>>>

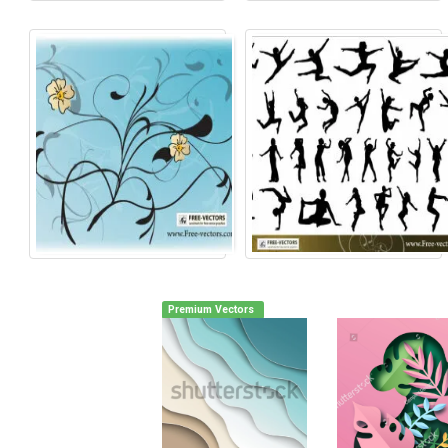
Premium Vectors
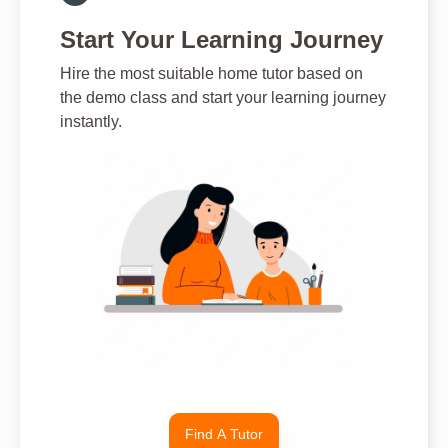
Start Your Learning Journey
Hire the most suitable home tutor based on
the demo class and start your learning journey
instantly.
Find A Tutor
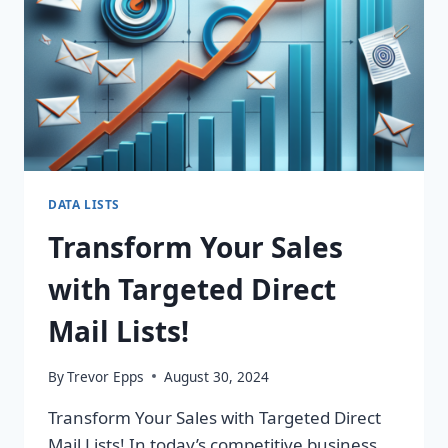
DATA LISTS
Transform Your Sales
with Targeted Direct
Mail Lists!
By
Trevor Epps
August 30, 2024
Transform Your Sales with Targeted Direct
Mail Lists! In today’s competitive business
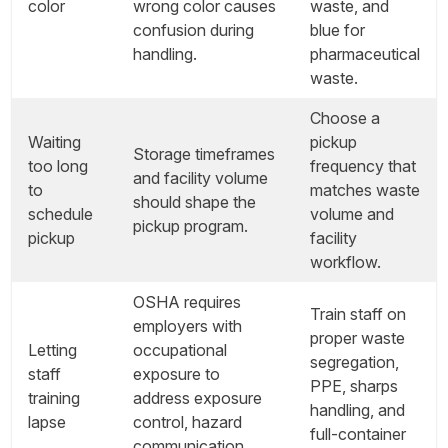
color
wrong color causes
waste, and
confusion during
blue for
handling.
pharmaceutical
waste.
Choose a
Waiting
pickup
Storage timeframes
too long
frequency that
and facility volume
to
matches waste
should shape the
schedule
volume and
pickup program.
pickup
facility
workflow.
OSHA requires
Train staff on
employers with
proper waste
Letting
occupational
segregation,
staff
exposure to
PPE, sharps
training
address exposure
handling, and
lapse
control, hazard
full-container
communication,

<<<

— Job —
What is needed is a verbatim transcription of the records, minus the pictures.

— Exercise result —
Premium Vectors
Start Your Learning Journey
Hire the most suitable home tutor based on
the demo class and start your learning journey
instantly.
Find A Tutor
DATA LISTS
Transform Your Sales
with Targeted Direct
Mail Lists!
By
Trevor Epps
August 30, 2024
Transform Your Sales with Targeted Direct
Mail Lists! In today’s competitive business
color
wrong color causes
waste, and
confusion during
blue for
handling.
pharmaceutical
waste.
Choose a
Waiting
pickup
Storage timeframes
too long
frequency that
and facility volume
to
matches waste
should shape the
schedule
volume and
pickup program.
pickup
facility
workflow.
OSHA requires
Train staff on
employers with
proper waste
Letting
occupational
segregation,
staff
exposure to
PPE, sharps
training
address exposure
handling, and
lapse
control, hazard
full-container
communication,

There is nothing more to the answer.